The Great Hunger in Irish films

Most of us well-fed, often overweight westerners of the high-income MED countries, when we say we are hungry probably mean we have a bit of an appetite or a yearning for our next meal, for something tasty to eat, even when we do not actually need food. Real hunger is something else.

The film Hunger, featuring the Irish-German Michael Fassbender and directed by Steve McQueen in 2008, is a dramatically telling account of how Bobby Sands, the first of ten prisoners held as the saying goes “at her Majesty’s pleasure”, died of hunger during the premiership of the late Dame Margaret Thatcher.

Fassbender’s choice to actually fast and Bobby Sand’s decision to recur to that age-old life-threatening Celtic tradition of hunger-striking as a conscience-shaking form of protest, were both voluntary, unlike the fasting and hunger imposed upon millions of the Irish between 1845 and 1849.

McQueen’s film, which is not for the faint-hearted, traces the tragic fate of one man and his fatal decision. If we imagine Sands-Fassbender multiplied by millions of men, women and children, we may glean a pale notion of what the famine may have been like. However, the cinema can help us wake up to the reality and conjure up some notion, however pale, of the tragedy which traumatically altered the course of Irish history.

Like a city destroyed by the tremors of the earth, Ireland, after the Great Hunger which corrupted the staple diet of millions, was never the same again. Its geography, social tissue, economy and culture “changed utterly “, to borrow the words of W.B.Yeats.

The Irish Famine of the mid nineteenth century is generally known to Irish schoolchildren as “An t-Ocras Mór”, The Great Hunger, which is also the title given to one of the best researched books on the history of the Irish famine published by Mrs Cecil Woodham-Smith, née Fitzgerald, in 1962.

The hunger leading to the deaths of over one million Irish people and the migration of as many more, unlike Fassbender and Sands, was not the outcome of any voluntary, even culpable, act on the part of the people, although several commentators of the times, like Sir Charles Trevelyan, believed that the “indolent Irish” had brought the disaster down on their own heads: “The real evil with which we have to contend is not the physical evil of the Famine but the moral evil of the selfish, perverse and turbulent character of the people”.

The true cause was the economic and political system of the time combined with the fortuitous arrival from across the Atlantic of the potato-corrupting phytophthora infestans, popularly known as “the potato blight” which affected many parts of Europe at the time, but without the devastating effects it had on Ireland.

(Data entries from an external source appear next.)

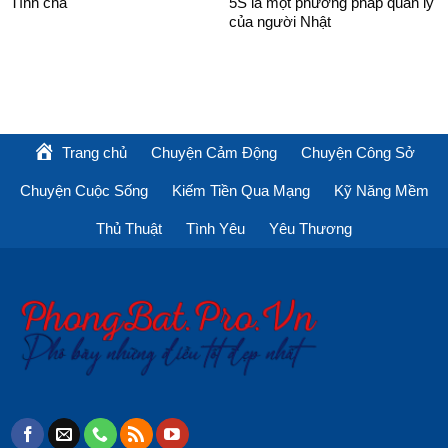
Tình cha
5S là một phương pháp quản lý
của người Nhật
Trang chủ
Chuyện Cảm Động
Chuyện Công Sở
Chuyện Cuộc Sống
Kiếm Tiền Qua Mạng
Kỹ Năng Mềm
Thủ Thuật
Tình Yêu
Yêu Thương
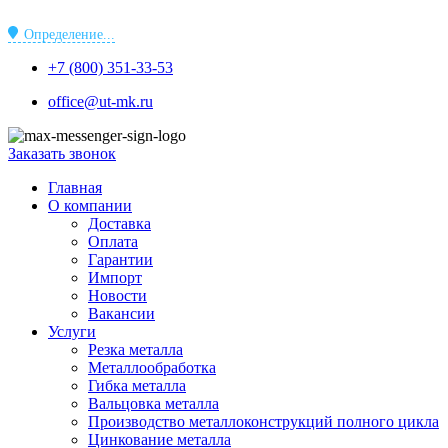
Перейти
к
Определение...
содержимому
+7 (800) 351-33-53
office@ut-mk.ru
Заказать звонок
Главная
О компании
Доставка
Оплата
Гарантии
Импорт
Новости
Вакансии
Услуги
Резка металла
Металлообработка
Гибка металла
Вальцовка металла
Производство металлоконструкций полного цикла
Цинкование металла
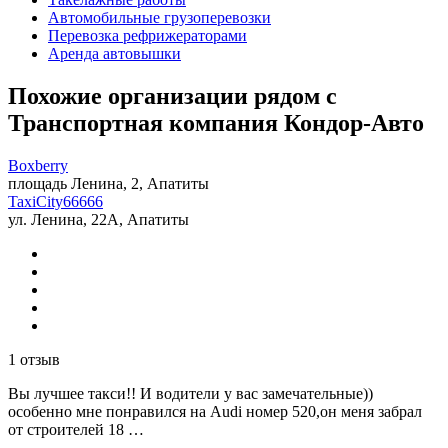
Автомобильные грузоперевозки
Перевозка рефрижераторами
Аренда автовышки
Похожие организации рядом с
Транспортная компания Кондор-Авто
Boxberry
площадь Ленина, 2, Апатиты
TaxiCity66666
ул. Ленина, 22А, Апатиты
1 отзыв
Вы лучшее такси!! И водители у вас замечательные))
особенно мне понравился на Audi номер 520,он меня забрал
от строителей 18 …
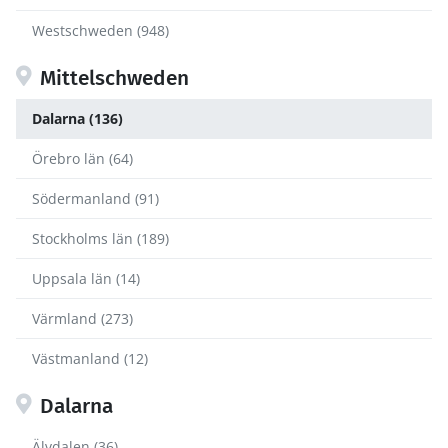
Westschweden (948)
Mittelschweden
Dalarna (136)
Örebro län (64)
Södermanland (91)
Stockholms län (189)
Uppsala län (14)
Värmland (273)
Västmanland (12)
Dalarna
Älvdalen (36)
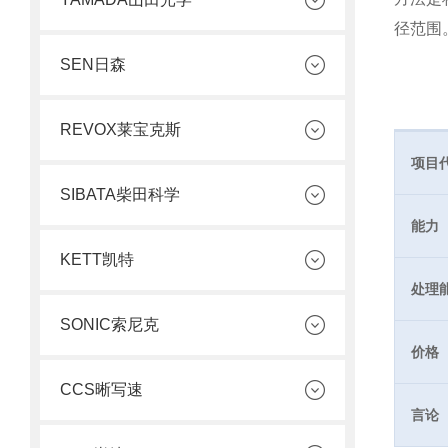
径范围
SEN日森
REVOX莱宝克斯
项目
SIBATA柴田科学
能力
KETT凯特
处理
SONIC索尼克
价格
CCS晰写速
言论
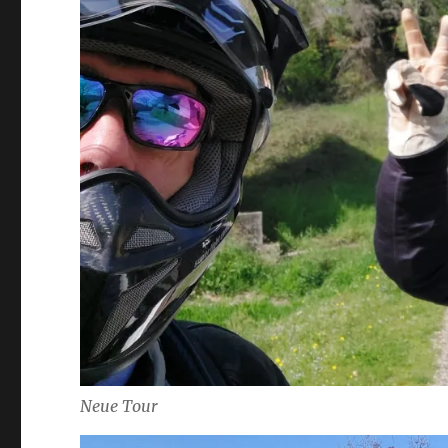
Neue Tour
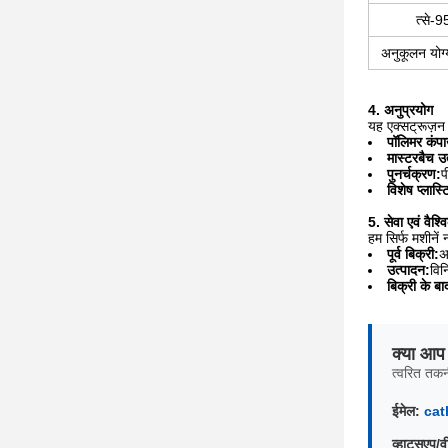
त्से-9
अनुकूलन योग
4. अनुप्रयोग
यह एक्सट्रूज़न
पॉलिमर कंपाउ
मास्टरबैच उ
पुनर्चक्रण:
प
विशेष प्लास्
5. सेवा एवं वैश्
हम सिर्फ मशीनें 
पूर्व बिक्री:
अ
उत्पादन:
विन
बिक्री के बा
क्या आप 
त्वरित तकन
ईमेल:
cat
व्हाट्सएप/व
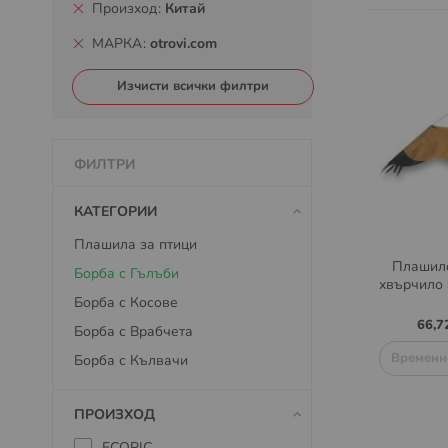
Произход
Китай
МАРКА
otrovi.com
Изчисти всички филтри
ФИЛТРИ
КАТЕГОРИИ
Плашила за птици
Плашило
Борба с Гълъби
хвърчило 
Борба с Косове
66,7
Борба с Врабчета
Временн
Борба с Кълвачи
ПРОИЗХОД
ECOPIC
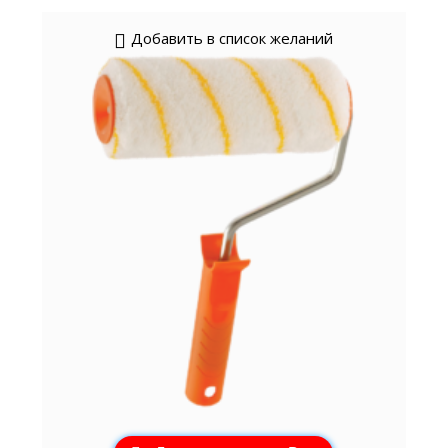
Добавить в список желаний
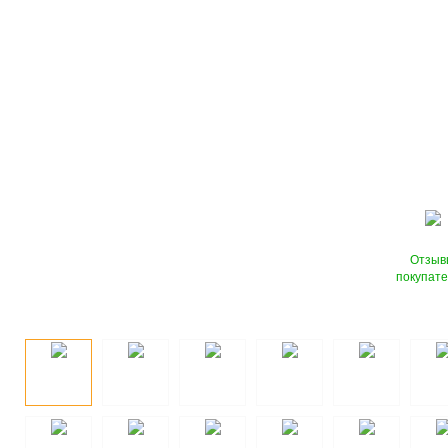
Отзыв
покупат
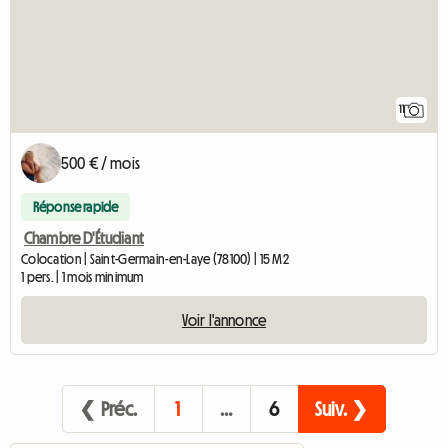
11
500 € / mois
Réponse rapide
Chambre D'Étudiant
Colocation | Saint-Germain-en-Laye (78100) | 15 M2
1 pers. | 1 mois minimum
Voir l'annonce
❮ Préc.
1
…
6
Suiv. ❯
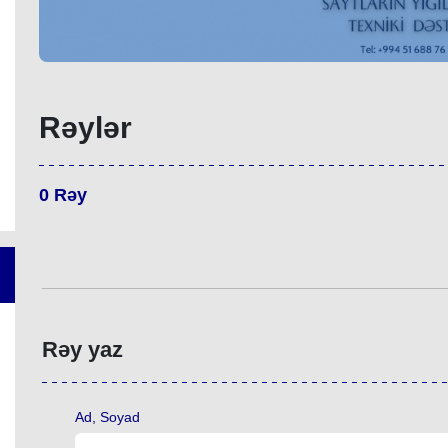
Rəylər
0
Rəy
Rəy yaz
Ad, Soyad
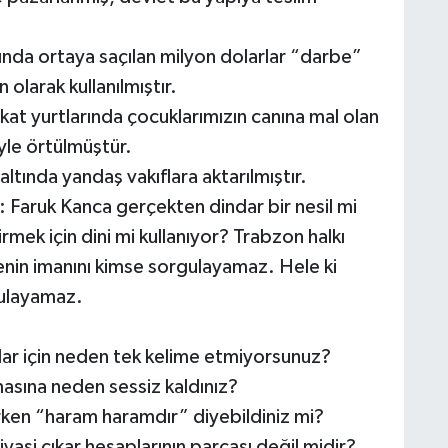
ında ortaya saçılan milyon dolarlar “darbe”
n olarak kullanılmıştır.
kat yurtlarında çocuklarımızın canına mal olan
iyle örtülmüştür.
altında yandaş vakıflara aktarılmıştır.
 Faruk Kanca gerçekten dindar bir nesil mi
dirmek için dini mi kullanıyor? Trabzon halkı
senin imanını kimse sorgulayamaz. Hele ki
gulayamaz.
llar için neden tek kelime etmiyorsunuz?
masına neden sessiz kaldınız?
erken “haram haramdır” diyebildiniz mi?
asi çıkar hesaplarının parçası değil midir?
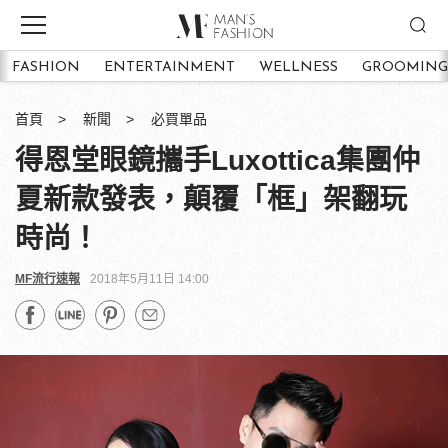
FASHION
ENTERTAINMENT
WELLNESS
GROOMING
首頁
新聞
必買單品
得恩堂眼鏡攜手Luxottica集團仲
夏新款發表，顛覆「框」架翻玩
時尚！
MF流行速報
2018年5月11日 14:00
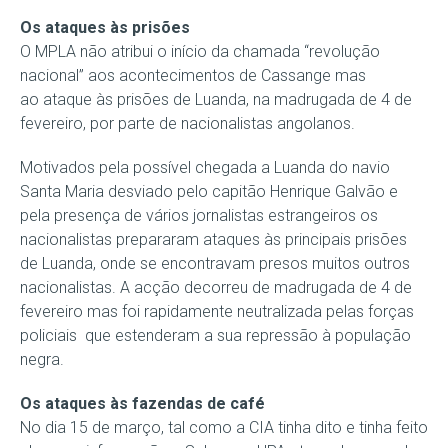
Os ataques às prisões
O MPLA não atribui o início da chamada “revolução
nacional” aos acontecimentos de Cassange mas
ao ataque às prisões de Luanda, na madrugada de 4 de
fevereiro, por parte de nacionalistas angolanos.
Motivados pela possível chegada a Luanda do navio
Santa Maria desviado pelo capitão Henrique Galvão e
pela presença de vários jornalistas estrangeiros os
nacionalistas prepararam ataques às principais prisões
de Luanda, onde se encontravam presos muitos outros
nacionalistas. A acção decorreu de madrugada de 4 de
fevereiro mas foi rapidamente neutralizada pelas forças
policiais que estenderam a sua repressão à população
negra.
Os ataques às fazendas de café
No dia 15 de março, tal como a CIA tinha dito e tinha feito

Two of the three films presented online by the IRISH FILM FESTA Silver Stream this year are about the tragedy of “Na Prátaí Dubha” , the black potatoes. One is a classical documentary called The Hunger: The Story of the Irish Famine, where various scholars, supported by documentary evidence discuss the issues from a historical, political and cultural point of view. It is informative and should help those who wish to know some of the troubling facts behind “An Ocras Mór”, to obtain a clearer picture. What wounds most is the fact that while large sectors of Ireland’s population was dying literally of hunger and of the diseases malnutrition helped to spread, the country was supply the sister isle with food every day during the entire period of the famine.

The second film Arracht (Monster), is an art film in the Irish language, made on a shoestring budget, which describes the monstrosity of famine. Hunger is monstrous. It weakens and devours not only the body and the soul too while gnawing fatally at the weave of social relations, and not only those between the haves and the have-nots, but also between the have-nots themselves. The devastation is lethal; there is no turning back. The monstrous blight rots not only the tubers which large sectors of the island survive on, but it putrefies interpersonal relations leading to monstrous manifestations of violence of all kinds. Despite the horror of the situation, some people manage to be saved and heal some of the wounds created by the monster.